Excerpted data start

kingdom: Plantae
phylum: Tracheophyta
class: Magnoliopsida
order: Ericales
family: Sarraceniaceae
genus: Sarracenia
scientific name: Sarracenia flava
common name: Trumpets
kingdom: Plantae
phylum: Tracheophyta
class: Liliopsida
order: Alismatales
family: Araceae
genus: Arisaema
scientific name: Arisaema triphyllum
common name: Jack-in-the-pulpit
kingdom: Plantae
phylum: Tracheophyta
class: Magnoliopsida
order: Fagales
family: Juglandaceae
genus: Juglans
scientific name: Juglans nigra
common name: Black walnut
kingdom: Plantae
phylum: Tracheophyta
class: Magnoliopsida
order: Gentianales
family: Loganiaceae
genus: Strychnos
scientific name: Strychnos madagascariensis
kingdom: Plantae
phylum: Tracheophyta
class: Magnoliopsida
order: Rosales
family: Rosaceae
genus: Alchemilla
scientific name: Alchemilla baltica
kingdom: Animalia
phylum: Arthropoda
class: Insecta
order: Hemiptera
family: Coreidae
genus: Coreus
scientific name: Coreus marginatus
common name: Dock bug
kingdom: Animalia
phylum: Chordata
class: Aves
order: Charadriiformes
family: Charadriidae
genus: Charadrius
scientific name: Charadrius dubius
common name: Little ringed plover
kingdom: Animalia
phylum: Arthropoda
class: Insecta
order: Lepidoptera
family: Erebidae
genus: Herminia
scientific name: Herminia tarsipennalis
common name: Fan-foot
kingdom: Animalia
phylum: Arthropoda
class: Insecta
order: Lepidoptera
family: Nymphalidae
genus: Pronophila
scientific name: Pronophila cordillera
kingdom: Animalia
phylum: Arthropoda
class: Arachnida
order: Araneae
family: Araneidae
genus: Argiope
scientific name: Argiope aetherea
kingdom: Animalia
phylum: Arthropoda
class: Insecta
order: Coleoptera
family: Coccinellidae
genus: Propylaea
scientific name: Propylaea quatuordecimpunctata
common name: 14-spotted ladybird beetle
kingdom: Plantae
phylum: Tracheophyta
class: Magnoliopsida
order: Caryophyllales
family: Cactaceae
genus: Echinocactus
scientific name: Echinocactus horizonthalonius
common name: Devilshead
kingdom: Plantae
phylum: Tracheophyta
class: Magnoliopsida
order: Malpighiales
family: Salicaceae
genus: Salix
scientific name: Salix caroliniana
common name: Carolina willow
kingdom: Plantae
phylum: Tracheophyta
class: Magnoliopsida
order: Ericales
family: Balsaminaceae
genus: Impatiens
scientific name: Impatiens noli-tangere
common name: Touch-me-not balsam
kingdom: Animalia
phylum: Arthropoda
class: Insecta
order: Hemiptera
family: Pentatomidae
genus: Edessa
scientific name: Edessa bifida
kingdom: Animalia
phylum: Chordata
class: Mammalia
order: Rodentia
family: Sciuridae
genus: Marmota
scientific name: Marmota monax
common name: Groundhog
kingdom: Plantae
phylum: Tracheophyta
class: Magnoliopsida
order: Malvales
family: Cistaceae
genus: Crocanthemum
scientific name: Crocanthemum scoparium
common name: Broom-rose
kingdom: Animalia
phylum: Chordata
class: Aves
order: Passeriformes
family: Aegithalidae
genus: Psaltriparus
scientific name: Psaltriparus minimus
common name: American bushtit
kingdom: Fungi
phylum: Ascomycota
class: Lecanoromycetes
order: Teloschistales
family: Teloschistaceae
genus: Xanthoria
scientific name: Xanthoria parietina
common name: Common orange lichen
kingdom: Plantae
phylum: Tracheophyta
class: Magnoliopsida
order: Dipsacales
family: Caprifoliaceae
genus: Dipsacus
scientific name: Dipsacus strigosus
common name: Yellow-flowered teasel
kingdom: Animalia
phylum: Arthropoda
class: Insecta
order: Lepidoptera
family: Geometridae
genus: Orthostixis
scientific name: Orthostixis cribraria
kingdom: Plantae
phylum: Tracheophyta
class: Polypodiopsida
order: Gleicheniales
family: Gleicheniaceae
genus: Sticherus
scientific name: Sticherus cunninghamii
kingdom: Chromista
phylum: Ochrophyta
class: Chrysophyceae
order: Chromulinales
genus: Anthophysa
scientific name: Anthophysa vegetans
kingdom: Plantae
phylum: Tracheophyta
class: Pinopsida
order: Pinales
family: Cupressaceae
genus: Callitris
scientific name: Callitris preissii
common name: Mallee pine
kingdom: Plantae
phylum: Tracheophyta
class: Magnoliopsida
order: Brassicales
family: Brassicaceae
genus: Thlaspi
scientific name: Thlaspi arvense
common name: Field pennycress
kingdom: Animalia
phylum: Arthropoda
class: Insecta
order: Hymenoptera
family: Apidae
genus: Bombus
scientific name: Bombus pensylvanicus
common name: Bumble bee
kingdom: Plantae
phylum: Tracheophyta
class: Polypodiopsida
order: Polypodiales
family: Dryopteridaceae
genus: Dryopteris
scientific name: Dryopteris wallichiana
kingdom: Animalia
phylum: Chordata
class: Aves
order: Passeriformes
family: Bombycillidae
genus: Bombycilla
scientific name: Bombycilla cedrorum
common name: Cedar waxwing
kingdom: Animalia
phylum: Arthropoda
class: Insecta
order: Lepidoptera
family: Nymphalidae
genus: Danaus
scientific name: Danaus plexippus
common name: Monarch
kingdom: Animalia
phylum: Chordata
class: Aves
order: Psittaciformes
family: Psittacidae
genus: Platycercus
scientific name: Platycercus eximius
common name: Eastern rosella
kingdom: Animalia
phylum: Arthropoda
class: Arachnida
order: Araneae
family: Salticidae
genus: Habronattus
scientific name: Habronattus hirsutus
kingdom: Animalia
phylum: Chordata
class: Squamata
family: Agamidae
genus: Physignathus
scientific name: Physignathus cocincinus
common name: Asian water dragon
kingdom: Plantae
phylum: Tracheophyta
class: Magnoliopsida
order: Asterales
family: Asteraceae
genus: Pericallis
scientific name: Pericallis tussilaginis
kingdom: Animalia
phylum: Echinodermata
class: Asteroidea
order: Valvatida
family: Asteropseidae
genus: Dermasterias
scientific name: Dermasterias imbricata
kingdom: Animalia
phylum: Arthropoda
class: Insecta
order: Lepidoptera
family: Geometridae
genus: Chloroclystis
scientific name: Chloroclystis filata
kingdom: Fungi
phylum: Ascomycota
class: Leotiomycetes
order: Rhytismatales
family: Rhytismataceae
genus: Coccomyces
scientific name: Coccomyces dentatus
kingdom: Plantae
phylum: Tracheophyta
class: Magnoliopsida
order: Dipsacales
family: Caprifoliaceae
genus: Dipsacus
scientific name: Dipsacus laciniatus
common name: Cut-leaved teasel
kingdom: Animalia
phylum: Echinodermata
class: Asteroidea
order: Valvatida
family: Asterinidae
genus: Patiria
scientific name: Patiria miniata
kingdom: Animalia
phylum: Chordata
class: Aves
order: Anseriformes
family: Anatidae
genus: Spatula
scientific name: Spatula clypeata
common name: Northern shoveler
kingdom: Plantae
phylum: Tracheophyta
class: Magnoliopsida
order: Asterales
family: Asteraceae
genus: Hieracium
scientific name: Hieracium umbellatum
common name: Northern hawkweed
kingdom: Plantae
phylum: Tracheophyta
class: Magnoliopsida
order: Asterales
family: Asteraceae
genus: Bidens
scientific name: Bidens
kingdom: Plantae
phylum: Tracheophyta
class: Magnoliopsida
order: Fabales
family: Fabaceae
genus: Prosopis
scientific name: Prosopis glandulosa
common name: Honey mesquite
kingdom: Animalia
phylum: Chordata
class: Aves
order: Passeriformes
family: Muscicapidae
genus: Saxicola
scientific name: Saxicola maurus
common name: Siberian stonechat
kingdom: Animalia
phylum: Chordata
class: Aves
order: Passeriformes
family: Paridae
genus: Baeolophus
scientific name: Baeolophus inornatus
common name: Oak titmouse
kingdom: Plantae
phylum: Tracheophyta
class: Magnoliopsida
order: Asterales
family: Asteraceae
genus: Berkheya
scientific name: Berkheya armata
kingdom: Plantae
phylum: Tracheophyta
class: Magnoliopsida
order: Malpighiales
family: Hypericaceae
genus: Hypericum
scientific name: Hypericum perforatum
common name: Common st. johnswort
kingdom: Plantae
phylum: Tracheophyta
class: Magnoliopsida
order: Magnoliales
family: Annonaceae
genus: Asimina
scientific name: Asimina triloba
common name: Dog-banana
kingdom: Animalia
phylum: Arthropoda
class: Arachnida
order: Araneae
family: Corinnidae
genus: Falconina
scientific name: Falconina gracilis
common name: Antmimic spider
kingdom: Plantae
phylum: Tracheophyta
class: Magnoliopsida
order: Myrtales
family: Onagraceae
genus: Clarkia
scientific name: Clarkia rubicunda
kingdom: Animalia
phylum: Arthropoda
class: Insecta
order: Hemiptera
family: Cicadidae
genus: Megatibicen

Excerpted data end

* Challenge *
Please turn the entries above into a Markdown table with the columns Row and Entry line. Begin at the first line of the entries and stop after the line that contains "genus: Strychnos", numbering each row and leaving out blank lines.

* Worked solution *
| Row | Entry line |
|---|---|
| 1 | kingdom: Plantae |
| 2 | phylum: Tracheophyta |
| 3 | class: Magnoliopsida |
| 4 | order: Ericales |
| 5 | family: Sarraceniaceae |
| 6 | genus: Sarracenia |
| 7 | scientific name: Sarracenia flava |
| 8 | common name: Trumpets |
| 9 | kingdom: Plantae |
| 10 | phylum: Tracheophyta |
| 11 | class: Liliopsida |
| 12 | order: Alismatales |
| 13 | family: Araceae |
| 14 | genus: Arisaema |
| 15 | scientific name: Arisaema triphyllum |
| 16 | common name: Jack-in-the-pulpit |
| 17 | kingdom: Plantae |
| 18 | phylum: Tracheophyta |
| 19 | class: Magnoliopsida |
| 20 | order: Fagales |
| 21 | family: Juglandaceae |
| 22 | genus: Juglans |
| 23 | scientific name: Juglans nigra |
| 24 | common name: Black walnut |
| 25 | kingdom: Plantae |
| 26 | phylum: Tracheophyta |
| 27 | class: Magnoliopsida |
| 28 | order: Gentianales |
| 29 | family: Loganiaceae |
| 30 | genus: Strychnos |